In Georghiou and another v. Pistolia (1969) 1 C.L.R. 613, the Court of Appeal in dealing with an appeal from the refusal of the trial Court to allow an amendment, after the plaintiffs gave their evidence, on the ground that it was too late in the day and that the plaintiffs had ample time to have included all matters in their original statement of claim, found that the discretion of the trial Court was riot properly exercised. The Court of Appeal allowed the amendment at the hearing of the Appeal and Josephides J. said the following at page 614:

“By their proposed amendments the plaintiffs (appellants) were not asking to introduce a different claim and there was no allegation that the plaintiffs were acting mala fide. The plaintiffs had blundered and the injury to the defendant could be compensated for by costs. We are, therefore, of the view that the learned Judge ought, in the exercise of his discretion, to have granted this amendment which referred to the right of passage claimed by the plaintiffs”.

In Odysseas Patsalides v. Yiapani and another (1969) 1 C.L.R. p. 84, Triantafyllides, J., as he then was, had this to say concerning amendment even at a very late stage: (page 97):

“I do bear in mind that this Court can in a proper case [*555] direct an; amendment of pleadings even, at the stage of delivering judgment on appeal (see, inter alia, Kemal v. Kasti); but, of course, such power is discretionary and has to be exercised when it is right so to do in the circumstances of the particular case”.

I revert now to the facts under consideration. To raise a defence of contributory negligence such defence has to be pleaded in the statement of defence and full particulars to be given therein; if not pleaded, the Court has no jurisdiction to adjudicate on it. (Vide Christodoulou etc. v. Menicou & others (1966) 1 C.L.R. p. 17; also, Pookes v. Slaytor [19791 R. Tr. R. p. 40, The Times, June 19, 1978).

In the course of the cross-examination of the plaintiff, counsel for the defendants has put questions to him concerning steps taken by him for his own safety and questions intended to establish contributory negligence on the part of the plaintiff. No objection was raised to such questions.

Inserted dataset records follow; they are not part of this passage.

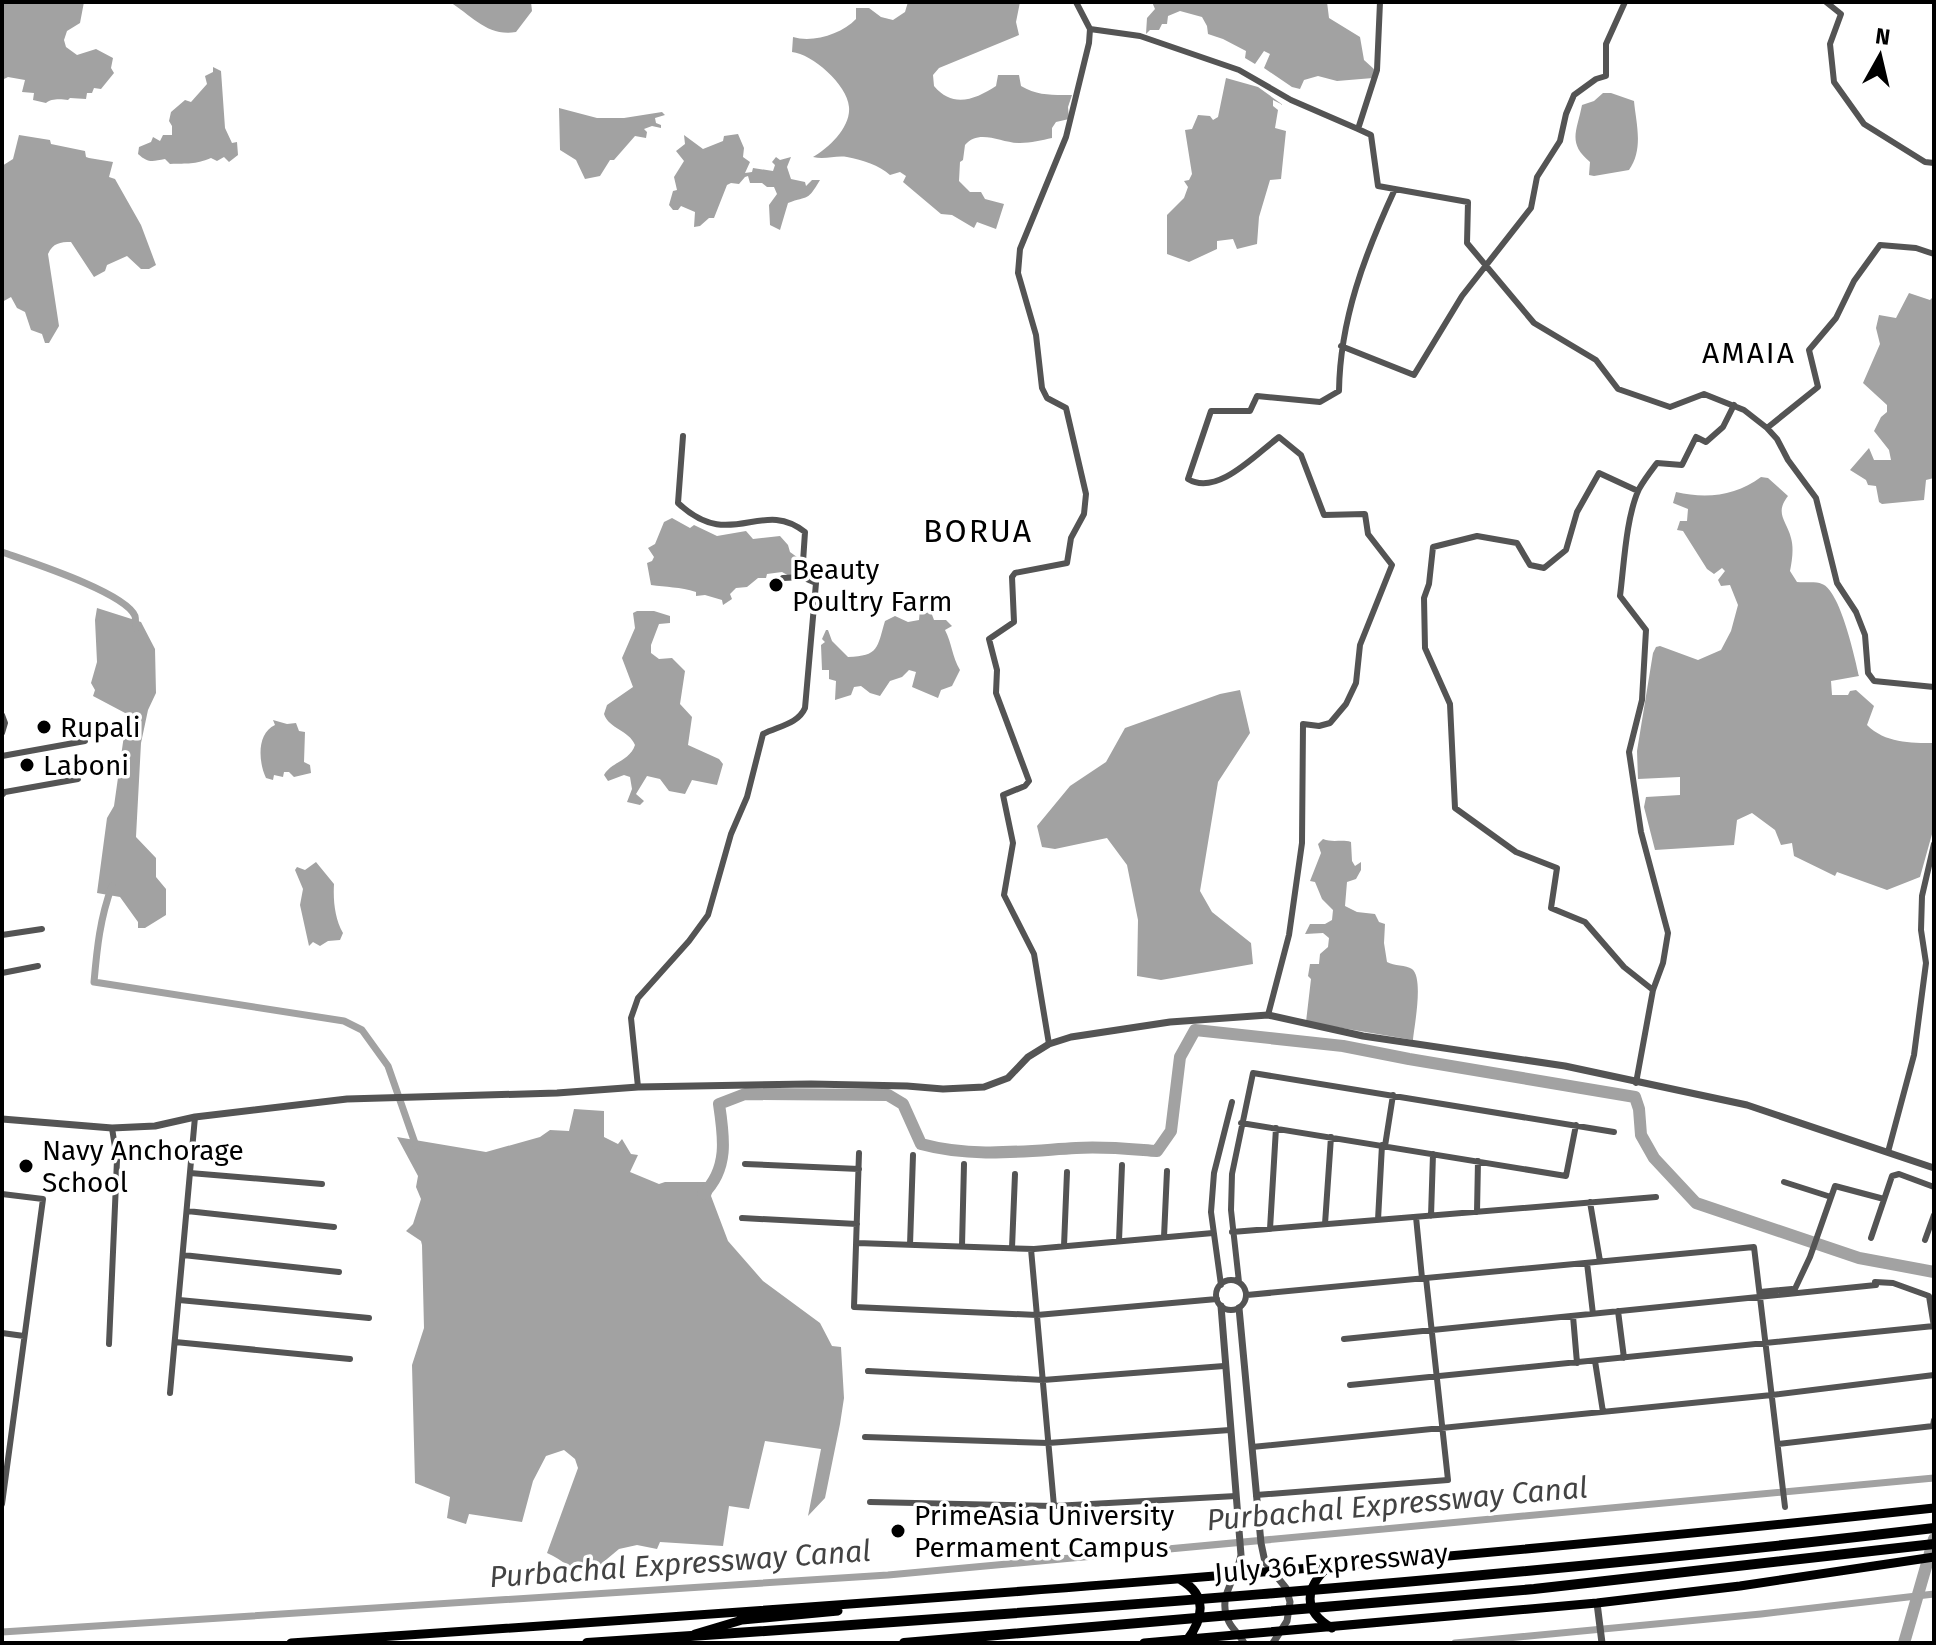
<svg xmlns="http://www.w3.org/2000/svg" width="1936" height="1645" font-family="'Fira Sans',sans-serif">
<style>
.water{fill:#a2a2a2}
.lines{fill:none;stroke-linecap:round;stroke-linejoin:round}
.canal{stroke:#a2a2a2;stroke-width:7}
.river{stroke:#a2a2a2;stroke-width:12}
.minor{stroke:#545454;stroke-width:6}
.tertiary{stroke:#545454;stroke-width:7}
.primary{stroke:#000;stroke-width:9}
.motorway{stroke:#000;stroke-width:10}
.poi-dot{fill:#000;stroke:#fff;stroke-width:3}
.labels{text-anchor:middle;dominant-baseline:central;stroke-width:7;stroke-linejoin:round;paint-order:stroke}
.poi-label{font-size:28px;fill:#000;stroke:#fff;text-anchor:start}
.street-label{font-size:28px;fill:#000;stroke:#fff}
.neighbourhood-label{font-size:30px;letter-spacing:2px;fill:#000;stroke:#fff}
.water-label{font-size:30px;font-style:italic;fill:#434343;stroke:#fff}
.quarter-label{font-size:32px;letter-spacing:2px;fill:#000;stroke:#fff}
</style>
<rect width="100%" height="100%" fill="#fff"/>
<path class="water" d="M2,2H84L80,23L67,31L64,40L66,47L77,55L96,49L113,58L111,68L114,73L101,89L94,88L92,93H87L86,99L70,98L68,100C62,99 51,98 46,103L33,100L34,93L22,92L25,80L8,77L2,80Z
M450,2H531L532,11L516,32C488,37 472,16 450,2Z
M908,2H1020L1016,22L1019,35L939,68L933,75L934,86C953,109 976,99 996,86L998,75H1019L1021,86C1038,96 1053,95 1072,95L1068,107L1069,119L1056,122L1052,128V138C1042,140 1031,143 1020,143C1001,143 979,128 965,145L963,160L960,162L959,181L970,192H981L985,199L1004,204L996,229L977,222L974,228L952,215L941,214L903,182L906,176L900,172L890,175C879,165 863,160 847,157C836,155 825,160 813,157C829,148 851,127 849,107C847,84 812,54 792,52L793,37C813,43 842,34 856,19V8H869L881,17L893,20L905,12Z
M1152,2H1327L1329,18L1360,37L1364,60L1375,70L1373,78L1337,81L1318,76L1304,80L1300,89L1292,87L1264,68L1270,54L1264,51L1255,64L1245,58L1246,51L1223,39L1208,34L1207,26L1202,17L1180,11L1168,16L1167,24H1162L1159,30H1150L1146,34L1147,18L1155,9Z
M213,67L221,71L225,128L232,143L237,142L238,155L229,162L224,157L217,161L211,158C194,165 188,163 170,164L165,159C153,161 149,164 138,154L139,147L151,142L153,137L160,141L163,135H172V126L169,121L171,112L185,100L191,102L207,84L205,76L213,72Z
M1226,78L1258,87L1283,105L1273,100V106L1278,110L1275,128L1286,131L1281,179L1270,180L1259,217L1257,244L1237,249L1233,239L1217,241V249L1189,262L1167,254V215L1184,198L1188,187L1184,181L1189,180L1192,174L1185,130L1192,129L1198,115L1210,116L1213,120L1218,117Z
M1603,93H1611L1634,101C1636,123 1644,149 1629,170L1594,176L1589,175L1590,162C1567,143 1577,131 1582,105L1594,101Z
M559,108L597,118H624L662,112L665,115L655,118L656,123L661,125V128L652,126L644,129L647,132L646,138L635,136L614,160H610L600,176L585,179L576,160L560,150Z
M738,134L744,148L743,157L750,162L745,173L752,172L753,168L773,171L775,165L772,162L776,157L780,160L791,157L787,167L791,179L805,182L806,186L812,180H820C807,202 809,195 788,203L780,230L770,225L769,205L777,194L774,187H767L762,183H750L748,176L745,177L739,184L731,183L727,185L714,218H709L700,226L694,227L695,212L681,206L678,210H673L669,205L673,191L677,190L674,177L684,161L676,151L685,144L684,135L703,149L723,141L724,136Z
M19,135L50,140L51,144L85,151L86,157L89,158L113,162L109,177L115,179L141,225L156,265L149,269H141L127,256L107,265L105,271L94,277L71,242C60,242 53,243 48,254L59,326L49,343H45L42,334L31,330L25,312L17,308L11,297L2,302V166L13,159Z
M1909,293L1930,300L1934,296V478L1926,480L1924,500L1882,504L1879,502L1876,486L1868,485L1866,480L1850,470L1869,448L1874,460H1891L1889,450L1874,431L1881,417L1887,412V405L1863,383L1880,344L1876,328L1879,315L1896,318Z
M1761,477L1768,478L1788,496C1774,514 1787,521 1791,538C1794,549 1792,560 1790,571L1797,582C1805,583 1816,581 1822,584C1840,590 1855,658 1859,676L1831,681L1832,695H1848L1850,691L1856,690L1874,706L1867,725C1885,743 1910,743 1934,743V827L1920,877L1887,890L1837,872L1835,876L1794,856L1792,843L1781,845L1775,830L1752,813L1737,820L1734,845L1655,850L1644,807L1646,797L1680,795V777L1638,779L1637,751L1653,653L1656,647L1660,646L1698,660L1721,650L1731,631L1738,605L1730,585L1721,586L1718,580L1725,571L1722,568L1714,574L1707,569L1683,531L1677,530L1680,521H1687L1688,509L1673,503L1676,492C1706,499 1736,496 1761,477Z
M672,518L690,528L694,525L717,536L746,531L753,539L780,536L788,545L790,552L801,560V566L791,577L782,572L767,574L766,578H758L747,587L736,588L730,594L732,599L723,605L722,600L705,595L696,596V592C680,587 666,587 651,585L647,563L652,561L654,557L648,548L655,544L664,522Z
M97,608L141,622L155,649L156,693L148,710L141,743L136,837L156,858V877L166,889V915L145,928H138V922L120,897L97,893L107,818L114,806L127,714L93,696L95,690L91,683L97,662L95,620Z
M920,609L926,613L931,612L934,620H946L952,626L945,630C952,643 952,657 960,670L952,686L941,690L938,698L912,687L916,672L909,670L902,677L890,681L880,696L870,693L861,686L854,687L851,695L835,700L836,681L829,679V670H822L821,645L825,642L822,639L826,630H828L832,641L848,657C879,656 877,648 885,621L895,616L908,622L919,620Z
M637,611H654L670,616V623L659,624L651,645V653L659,659L672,658L685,671L680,704L692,717L688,745L719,759L723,764L717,785L692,780L685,794L669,791L660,779L647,776L636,794L644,801L640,805L627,802L632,789L630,777L624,775L608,781L604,775C611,762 630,761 635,745C629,730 609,729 604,714L607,705L633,687L622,658L635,628L633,613Z
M1240,690L1250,733L1218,782L1200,891L1212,912L1251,943L1253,964L1161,980L1137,976L1138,920L1127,865L1107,838L1055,849L1042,847L1037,826L1070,786L1106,762L1125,728L1220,694Z
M273,720L287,724L296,723L299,731L305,732L304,762L310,765L311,773L294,777L289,772H284L283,777L274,775L273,780L266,778C258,761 257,733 275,725Z
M1323,839C1333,843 1342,839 1351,842L1352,861L1355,866L1361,862V870L1356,879L1347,882L1345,906L1357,912L1375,914L1379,922L1385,924L1384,943L1387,962C1394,966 1406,965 1412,969C1424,978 1414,1027 1413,1040L1306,1022L1311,979L1308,976L1310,964H1319L1320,954L1328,947L1329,938L1323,933L1305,934L1310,924H1325L1332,920L1333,910L1322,899L1315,882L1310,881L1321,853L1318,844Z
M316,862L334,884C333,901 335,919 343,933L340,940L328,941L320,946L313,942L309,946L300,905L303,889L295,870L297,867L305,870Z
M574,1109L604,1111V1137L618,1144L622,1139L631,1154L638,1155L630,1172L659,1184L665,1182H715L711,1196L728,1241L763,1281L820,1323L832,1346L841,1347L844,1398L840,1424L825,1498L808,1516L821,1449L765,1441L749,1509L729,1506L723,1546L660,1542L657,1549L637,1545L619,1549L589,1574C572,1571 563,1560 547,1553L578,1468L575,1459L564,1450L546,1456L533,1481L522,1522L469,1514L466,1524L447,1518L450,1497L415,1483L412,1365L424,1328L422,1245L421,1241L406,1231L413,1224L421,1199L416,1187L418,1176L397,1137L486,1152L540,1137L550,1130L569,1131Z"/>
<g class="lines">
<path class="canal" d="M2,552C27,561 125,592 135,616C136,620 135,624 136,628
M112,886C100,918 97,948 94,982L344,1021L362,1030L388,1066L416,1146
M2,1632L888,1575L1934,1478
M1455,1643L1761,1614L1934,1594"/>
<path class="river" d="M703,1194C729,1169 724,1137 719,1104L745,1094L888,1095L903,1104L921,1144C972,1158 1024,1151 1076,1148C1103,1146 1130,1149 1157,1151L1171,1131L1180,1057L1195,1030L1343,1046L1409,1059L1635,1097L1639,1109L1641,1135L1654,1158L1696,1203L1859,1258L1934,1272
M1904,1643L1934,1539"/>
<path class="minor" d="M1826,2L1841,14L1830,44L1834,82L1864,124L1925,162L1934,163
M1090,29L1140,36L1239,70L1291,100L1358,129L1377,70L1380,2
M1358,129L1371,135L1378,186L1468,202L1467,243L1534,323L1596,360L1618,389L1670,407L1704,394L1744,410L1767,428L1818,387L1809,350L1836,318L1854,281L1880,245L1916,248L1934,254
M1341,346L1414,375L1462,296L1531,208L1537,177L1560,141L1566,114L1574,95L1596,79L1606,76V44L1625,2
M1767,428L1777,439L1788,460L1816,498L1837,583L1856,612L1865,635L1868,673L1874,681L1934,687
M1638,491L1599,473L1577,512L1566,550L1544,568L1530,565L1517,543L1477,536L1433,547L1429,584L1424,598L1425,648L1450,704L1455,808L1516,852L1557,868L1551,908L1585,922L1624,967L1653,990
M783,578L802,577
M2,715L5,723L2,733
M2,756L85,741
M2,795L5,792L78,779
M2,935L42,929
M2,973L38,966
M1268,1015L1289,935L1302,843L1303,724L1319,726L1330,723L1346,704L1356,683L1360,645L1392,565L1368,534L1365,514L1324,515L1301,455L1279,437C1256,454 1217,497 1188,479L1211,411H1250L1257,396L1320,402L1339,391C1340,319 1365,254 1395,189
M1049,1044L1034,954L1004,895L1013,843L1003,795L1025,786L1029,781L996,693L997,670L989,639L1014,622L1012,577L1015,573L1067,563L1071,538L1084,514L1086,494L1066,408L1047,398L1042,388L1036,335L1018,273L1020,249L1066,137L1089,43L1090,29L1076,2
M1636,1083L1653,990L1663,963L1668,933L1641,832L1629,752L1642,700L1646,630L1620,596C1624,565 1626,517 1639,489C1644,480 1651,471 1657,463L1682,465L1696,437L1706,442L1723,427L1734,405
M638,1087L631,1018L638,998L689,941L708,915L731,834L747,797L763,734C779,726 798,724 805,708L816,583L802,577L805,532C761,497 731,553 678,503L683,436
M1241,1123L1566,1176L1576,1125
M1385,1146L1393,1095
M1888,1152L1914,1055L1926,963L1921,930L1922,896L1934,844
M859,1153L854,1307L1037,1315L1217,1299
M745,1164L859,1169
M190,1173L322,1184
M1784,1182L1831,1197
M2,1194L43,1199L2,1504
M1590,1202L1600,1261
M187,1211L334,1227
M1477,1212L1478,1161
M1431,1216L1433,1154
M1416,1217L1422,1278
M742,1218L857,1224
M1378,1220L1382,1145
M1325,1224L1331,1137
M1270,1229L1276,1128
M1232,1232L1656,1197
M1164,1237L1167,1171
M1871,1238L1892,1176L1899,1174L1934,1187
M1925,1240L1934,1215
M1119,1241L1122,1165
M857,1243L1034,1249L1213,1233
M910,1245L913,1155
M962,1246L964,1164
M1064,1246L1067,1172
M1012,1248L1015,1174
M1031,1249L1054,1506
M183,1255L339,1272
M1587,1263L1593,1314
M1216 1295a15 15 0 1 1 30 0a15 15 0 1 1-30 0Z
M1239,1282L1231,1210L1232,1174L1253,1073L1614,1132
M1875,1282L1893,1283L1929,1296L1934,1327
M1221,1285L1211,1212L1214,1173L1232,1102
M1760,1292L1792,1289
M1793,1293L1810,1257L1835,1186L1884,1199
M1247,1295L1754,1247L1785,1507
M179,1300L369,1318
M1618,1311L1624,1358
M1573,1316L1577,1363
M2,1333L24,1336
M1344,1339L1876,1285
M175,1342L350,1359
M109,1344L117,1160L112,1128
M1595,1361L1603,1412
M868,1371L1043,1380L1224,1366
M1350,1385L1934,1326
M170,1393L195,1117
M865,1437L1048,1443L1230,1430
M1778,1444L1933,1426L1934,1420
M1252,1447L1772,1395L1934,1375
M1256,1495L1448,1480L1426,1278
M870,1502L1054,1506L1236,1496"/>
<path class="tertiary" d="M2,1119L112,1128L155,1126L195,1117L347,1099L557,1093L638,1087L811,1084L907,1086L943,1089L984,1087L1008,1078L1028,1057L1049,1044L1071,1037L1170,1022L1268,1015L1363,1036L1565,1066L1747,1105L1934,1168
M1221,1306L1241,1555C1237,1580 1216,1596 1229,1622C1233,1630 1240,1635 1244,1643
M1239,1308L1261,1543L1265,1562L1286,1588L1290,1602L1287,1621L1273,1643
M1597,1603L1602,1643"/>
<path class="primary" d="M1328,1567C1305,1588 1302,1611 1332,1628
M1181,1580C1207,1595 1204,1618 1187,1640
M695,1634L742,1620L838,1611
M291,1643C839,1606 1387,1568 1934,1508
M1144,1643L1597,1603L1740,1586L1934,1557"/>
<path class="motorway" d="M587,1643C1037,1613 1487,1581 1934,1528
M904,1643L1534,1589L1934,1544"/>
</g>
<g class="poi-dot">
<circle cx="776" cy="585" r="8"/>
<circle cx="44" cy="727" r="8"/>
<circle cx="27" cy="765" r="8"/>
<circle cx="26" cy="1166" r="8"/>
<circle cx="898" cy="1531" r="8"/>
</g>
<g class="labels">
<g class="poi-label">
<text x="792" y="569">Beauty<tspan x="792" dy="32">Poultry Farm</tspan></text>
<text x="60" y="727">Rupali</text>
<text x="43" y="765">Laboni</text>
<text x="42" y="1150">Navy Anchorage<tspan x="42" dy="32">School</tspan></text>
<text x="914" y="1515">PrimeAsia University<tspan x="914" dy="32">Permament Campus</tspan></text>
</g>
<g class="street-label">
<text transform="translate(1331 1563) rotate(-5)">July 36 Expressway</text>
</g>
<g class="neighbourhood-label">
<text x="1749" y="353">AMAIA</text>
</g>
<g class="water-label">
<text transform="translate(1397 1504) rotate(-5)">Purbachal Expressway Canal</text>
<text transform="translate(680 1564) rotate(-4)">Purbachal Expressway Canal</text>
</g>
<g class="quarter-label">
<text x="978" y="531">BORUA</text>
</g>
</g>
<rect width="1936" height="1645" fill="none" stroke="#000000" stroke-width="8"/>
<g transform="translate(1880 56) rotate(8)" stroke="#ffffff" stroke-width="6" paint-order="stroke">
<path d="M0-6L14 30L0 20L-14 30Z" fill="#000000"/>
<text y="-12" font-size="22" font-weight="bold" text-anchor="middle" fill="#000000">N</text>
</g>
</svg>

Having regard to all material facts in the present case and the Law as explained above, I am satisfied that the application is not made mala fide or with the intention to prejudice the plaintiff in pursuing his claim, but the object of the applicants is to correct an omission on their part and include in the pleadings an allegation of contributory negligence which was necessary, once they wished to have such issue determined by the Court. No loss or detriment will be caused to the plaintiff, by allowing this amendment which cannot be made good by an appropriate order as to costs. I am satisfied that with the payment of costs to the plaintiff, he is fully reimbursed for any loss suffered by him. Refusing this application in the circumstances explained above, would have amounted to punishing the defendants for their mistake in properly drafting their pleadings. If, as a result of this amendment the calling of any evidence by plaintiff or the recalling of any witnesses will be necessary, the Court will consider such application on its merits.

In the result, I grant the application and make an order accordingly, with costs of this application and any costs to be thrown away as a result of this amendment in favour of the plaintiff against the defendants. [*556]

Amended answer to be filed within 15 days from today and reply, if any, within seven days thereafter.

Application granted. Order for costs as above.